■ Work order:
Exact reproduction is required for the lines below starting at the line with "Antialérgico.Composición.Cada comprimido revestido" and ending at the line with "hanya penting bagi", both included. No other lines, and no pictures.

■ Input for this task:

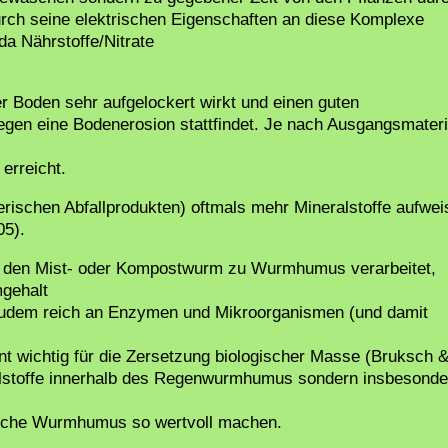
ch seine elektrischen Eigenschaften an diese Komplexe
da Nährstoffe/Nitrate
r Boden sehr aufgelockert wirkt und einen guten
egen eine Bodenerosion stattfindet. Je nach Ausgangsmateri
erreicht.
ischen Abfallprodukten) oftmals mehr Mineralstoffe aufweis
05).
rch den Mist- oder Kompostwurm zu Wurmhumus verarbeitet,
gehalt
udem reich an Enzymen und Mikroorganismen (und damit
nt wichtig für die Zersetzung biologischer Masse (Bruksch 
ralstoffe innerhalb des Regenwurmhumus sondern insbesonde
welche Wurmhumus so wertvoll machen.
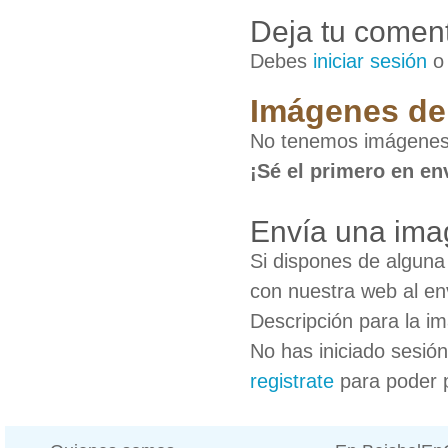
Deja tu coment
Debes
iniciar sesión
Imágenes de 
No tenemos imágenes 
¡Sé el primero en en
Envía una ima
Si dispones de algun
con nuestra web al en
Descripción para la i
No has iniciado sesió
registrate
para poder 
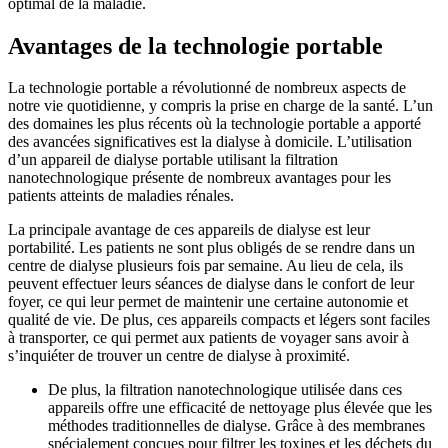
optimal de la maladie.
Avantages de la technologie portable
La technologie portable a révolutionné de nombreux aspects de
notre vie quotidienne, y compris la prise en charge de la santé. L’un
des domaines les plus récents où la technologie portable a apporté
des avancées significatives est la dialyse à domicile. L’utilisation
d’un appareil de dialyse portable utilisant la filtration
nanotechnologique présente de nombreux avantages pour les
patients atteints de maladies rénales.
La principale avantage de ces appareils de dialyse est leur
portabilité. Les patients ne sont plus obligés de se rendre dans un
centre de dialyse plusieurs fois par semaine. Au lieu de cela, ils
peuvent effectuer leurs séances de dialyse dans le confort de leur
foyer, ce qui leur permet de maintenir une certaine autonomie et
qualité de vie. De plus, ces appareils compacts et légers sont faciles
à transporter, ce qui permet aux patients de voyager sans avoir à
s’inquiéter de trouver un centre de dialyse à proximité.
De plus, la filtration nanotechnologique utilisée dans ces
appareils offre une efficacité de nettoyage plus élevée que les
méthodes traditionnelles de dialyse. Grâce à des membranes
spécialement conçues pour filtrer les toxines et les déchets du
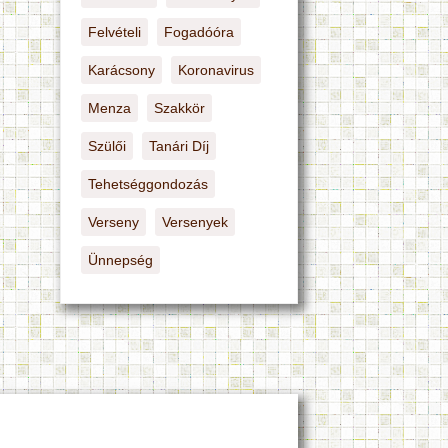
Felvételi
Fogadóóra
Karácsony
Koronavirus
Menza
Szakkör
Szülői
Tanári Díj
Tehetséggondozás
Verseny
Versenyek
Ünnepség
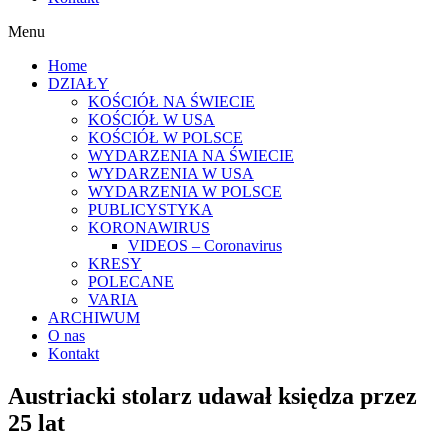
Menu
Home
DZIAŁY
KOŚCIÓŁ NA ŚWIECIE
KOŚCIÓŁ W USA
KOŚCIÓŁ W POLSCE
WYDARZENIA NA ŚWIECIE
WYDARZENIA W USA
WYDARZENIA W POLSCE
PUBLICYSTYKA
KORONAWIRUS
VIDEOS – Coronavirus
KRESY
POLECANE
VARIA
ARCHIWUM
O nas
Kontakt
Austriacki stolarz udawał księdza przez
25 lat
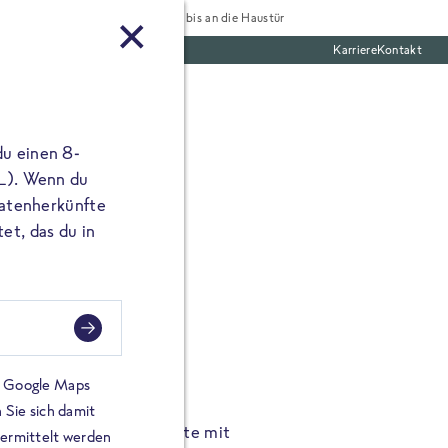
Tiefgekühlt bis an die Haustür
Karriere
Kontakt
te Boxen
du einen 8-
 L). Wenn du
utatenherkünfte
et, das du in
FROSTA À LA CARTE
n.
Hochgenus
tze.
Hause.
on Google Maps
 Sie sich damit
TA High Protein Gerichte mit
Unsere neuen FRoSTA à la
bermittelt werden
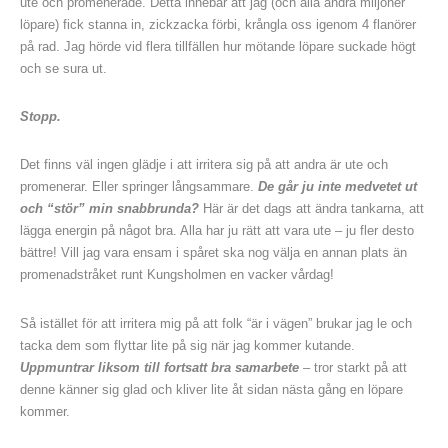
ute och promenerade. Detta innebar att jag (och alla andra miljoner
löpare) fick stanna in, zickzacka förbi, krångla oss igenom 4 flanörer
på rad. Jag hörde vid flera tillfällen hur mötande löpare suckade högt
och se sura ut.
Stopp.
Det finns väl ingen glädje i att irritera sig på att andra är ute och
promenerar. Eller springer långsammare.
De går ju inte medvetet ut
och “stör” min snabbrunda?
Här är det dags att ändra tankarna, att
lägga energin på något bra. Alla har ju rätt att vara ute – ju fler desto
bättre! Vill jag vara ensam i spåret ska nog välja en annan plats än
promenadstråket runt Kungsholmen en vacker vårdag!
Så istället för att irritera mig på att folk “är i vägen” brukar jag le och
tacka dem som flyttar lite på sig när jag kommer kutande.
Uppmuntrar liksom till fortsatt bra samarbete
– tror starkt på att
denne känner sig glad och kliver lite åt sidan nästa gång en löpare
kommer.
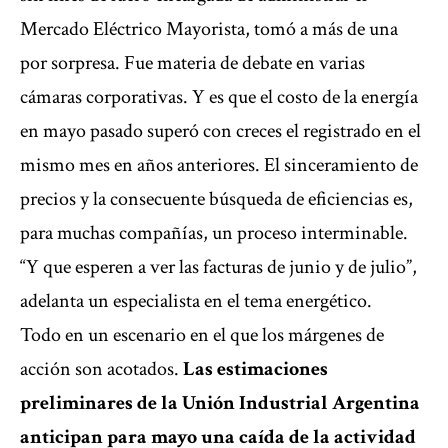
Mercado Eléctrico Mayorista, tomó a más de una
por sorpresa. Fue materia de debate en varias
cámaras corporativas. Y es que el costo de la energía
en mayo pasado superó con creces el registrado en el
mismo mes en años anteriores. El sinceramiento de
precios y la consecuente búsqueda de eficiencias es,
para muchas compañías, un proceso interminable.
“Y que esperen a ver las facturas de junio y de julio”,
adelanta un especialista en el tema energético.
Todo en un escenario en el que los márgenes de
acción son acotados.
Las estimaciones
preliminares de la Unión Industrial Argentina
anticipan para mayo una caída de la actividad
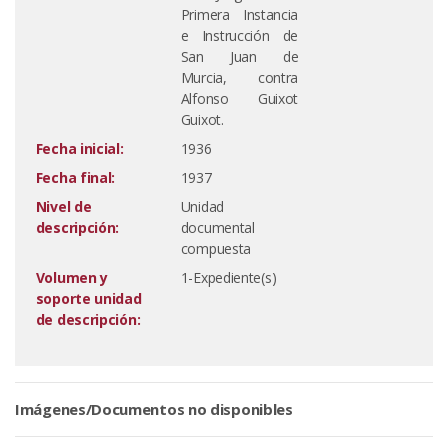
Primera Instancia
e Instrucción de
San Juan de
Murcia, contra
Alfonso Guixot
Guixot.
Fecha inicial:
1936
Fecha final:
1937
Nivel de
Unidad
descripción:
documental
compuesta
Volumen y
1-Expediente(s)
soporte unidad
de descripción:
Imágenes/Documentos no disponibles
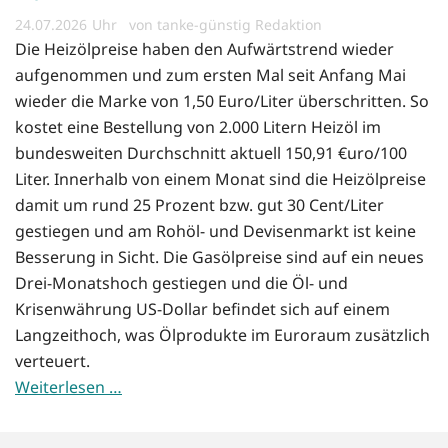
24.07.2026
von tanke-günstig Redaktion
Die Heizölpreise haben den Aufwärtstrend wieder
aufgenommen und zum ersten Mal seit Anfang Mai
wieder die Marke von 1,50 Euro/Liter überschritten. So
kostet eine Bestellung von 2.000 Litern Heizöl im
bundesweiten Durchschnitt aktuell 150,91 €uro/100
Liter. Innerhalb von einem Monat sind die Heizölpreise
damit um rund 25 Prozent bzw. gut 30 Cent/Liter
gestiegen und am Rohöl- und Devisenmarkt ist keine
Besserung in Sicht. Die Gasölpreise sind auf ein neues
Drei-Monatshoch gestiegen und die Öl- und
Krisenwährung US-Dollar befindet sich auf einem
Langzeithoch, was Ölprodukte im Euroraum zusätzlich
verteuert.
Weiterlesen …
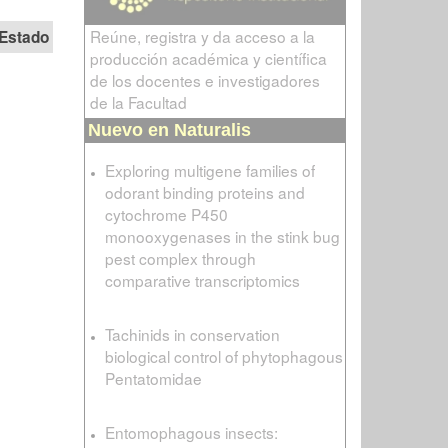
Reúne, registra y da acceso a la
Estado
producción académica y científica
de los docentes e investigadores
de la Facultad
Nuevo en Naturalis
Exploring multigene families of
odorant binding proteins and
cytochrome P450
monooxygenases in the stink bug
pest complex through
comparative transcriptomics
Tachinids in conservation
biological control of phytophagous
Pentatomidae
Entomophagous insects:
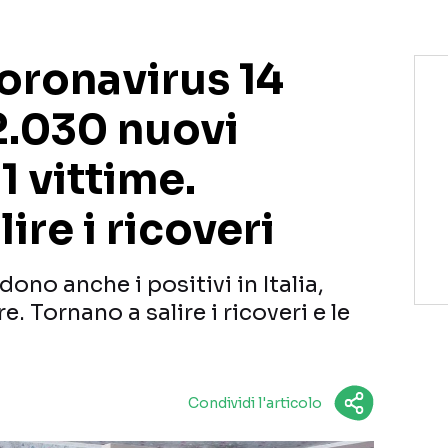
oronavirus 14
2.030 nuovi
1 vittime.
ire i ricoveri
ono anche i positivi in Italia,
e. Tornano a salire i ricoveri e le
Condividi l'articolo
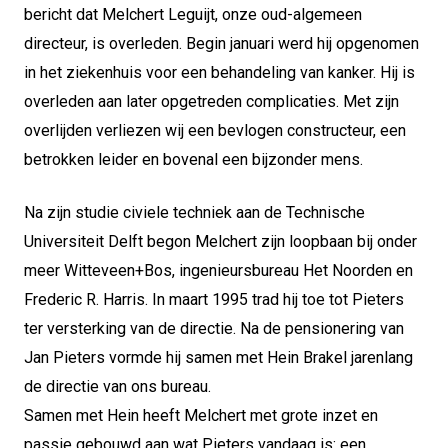
bericht dat Melchert Leguijt, onze oud-algemeen
directeur, is overleden. Begin januari werd hij opgenomen
in het ziekenhuis voor een behandeling van kanker. Hij is
overleden aan later opgetreden complicaties. Met zijn
overlijden verliezen wij een bevlogen constructeur, een
betrokken leider en bovenal een bijzonder mens.
Na zijn studie civiele techniek aan de Technische
Universiteit Delft begon Melchert zijn loopbaan bij onder
meer Witteveen+Bos, ingenieursbureau Het Noorden en
Frederic R. Harris. In maart 1995 trad hij toe tot Pieters
ter versterking van de directie. Na de pensionering van
Jan Pieters vormde hij samen met Hein Brakel jarenlang
de directie van ons bureau.
Samen met Hein heeft Melchert met grote inzet en
passie gebouwd aan wat Pieters vandaag is: een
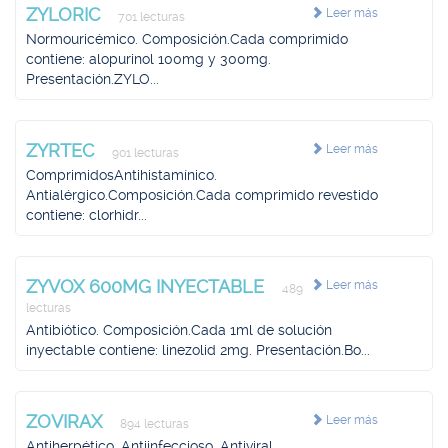
ZYLORIC
Leer más
701 lecturas
Normouricémico. Composición.Cada comprimido
contiene: alopurinol 100mg y 300mg.
Presentación.ZYLO...
ZYRTEC
Leer más
901 lecturas
ComprimidosAntihistamínico.
Antialérgico.Composición.Cada comprimido revestido
contiene: clorhidr...
ZYVOX 600MG INYECTABLE
Leer más
489
lecturas
Antibiótico. Composición.Cada 1ml de solución
inyectable contiene: linezolid 2mg. Presentación.Bo...
ZOVIRAX
Leer más
894 lecturas
Antiherpético. Antiinfeccioso. Antiviral.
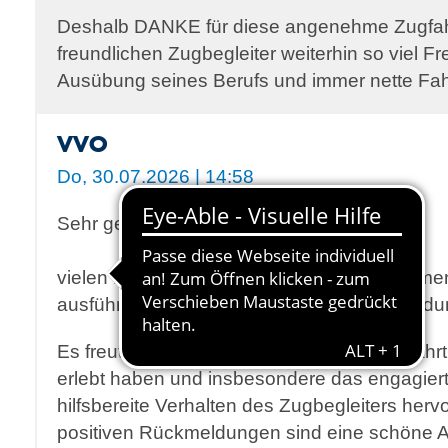
Deshalb DANKE für diese angenehme Zugfah
freundlichen Zugbegleiter weiterhin so viel Fr
Ausübung seines Berufs und immer nette Fah
VVO
Do, 30.07.2026 | 14:58
Sehr geehrte Frau Kunze,
vielen Dank, dass Sie sich die Zeit genomme
ausführliche und wertschätzende Rückmeldu
Es freut uns sehr zu lesen, dass Sie die Fah
erlebt haben und insbesondere das engagiert
hilfsbereite Verhalten des Zugbegleiters her
positiven Rückmeldungen sind eine schöne A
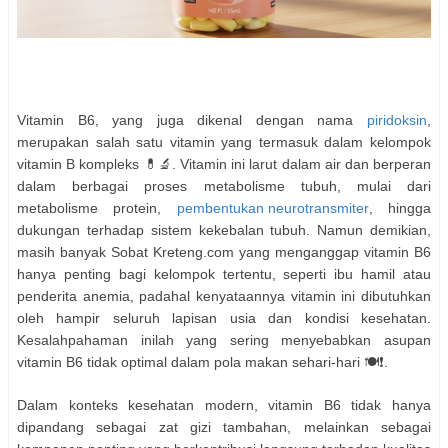
Vitamin B6, yang juga dikenal dengan nama
piridoksin
,
merupakan salah satu vitamin yang termasuk dalam kelompok
vitamin B kompleks 💊🔬. Vitamin ini larut dalam air dan berperan
dalam berbagai proses metabolisme tubuh, mulai dari
metabolisme protein,
pembentukan neurotransmiter
, hingga
dukungan terhadap sistem kekebalan tubuh. Namun demikian,
masih banyak Sobat Kreteng.com yang menganggap vitamin B6
hanya penting bagi kelompok tertentu, seperti ibu hamil atau
penderita anemia, padahal kenyataannya vitamin ini dibutuhkan
oleh hampir seluruh lapisan usia dan kondisi kesehatan.
Kesalahpahaman inilah yang sering menyebabkan asupan
vitamin B6 tidak optimal dalam pola makan sehari-hari 🍽️❗.
Dalam konteks kesehatan modern, vitamin B6 tidak hanya
dipandang sebagai zat gizi tambahan, melainkan sebagai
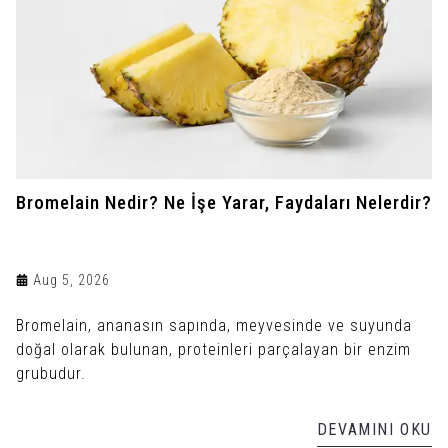
Bromelain Nedir? Ne İşe Yarar, Faydaları Nelerdir?
Aug 5, 2026
Bromelain, ananasın sapında, meyvesinde ve suyunda
doğal olarak bulunan, proteinleri parçalayan bir enzim
grubudur.
DEVAMINI OKU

■ Response:
Antialérgico.Composición.Cada comprimido revestido
contiene: clorhidr...
ZYVOX 600MG INYECTABLE
Leer más
489
lecturas
Antibiótico. Composición.Cada 1ml de solución
inyectable contiene: linezolid 2mg. Presentación.Bo...
ZOVIRAX
Leer más
894 lecturas
Antiherpético. Antiinfeccioso. Antiviral.
Deshalb DANKE für diese angenehme Zugfah
freundlichen Zugbegleiter weiterhin so viel Fr
Ausübung seines Berufs und immer nette Fah
VVO
Do, 30.07.2026 | 14:58
Sehr geehrte Frau Kunze,
vielen Dank, dass Sie sich die Zeit genomme
ausführliche und wertschätzende Rückmeldu
Es freut uns sehr zu lesen, dass Sie die Fah
erlebt haben und insbesondere das engagiert
hilfsbereite Verhalten des Zugbegleiters her
positiven Rückmeldungen sind eine schöne A
Vitamin B6, yang juga dikenal dengan nama
piridoksin
,
merupakan salah satu vitamin yang termasuk dalam kelompok
vitamin B kompleks 💊🔬. Vitamin ini larut dalam air dan berperan
dalam berbagai proses metabolisme tubuh, mulai dari
metabolisme protein,
pembentukan neurotransmiter
, hingga
dukungan terhadap sistem kekebalan tubuh. Namun demikian,
masih banyak Sobat Kreteng.com yang menganggap vitamin B6
hanya penting bagi kelompok tertentu, seperti ibu hamil atau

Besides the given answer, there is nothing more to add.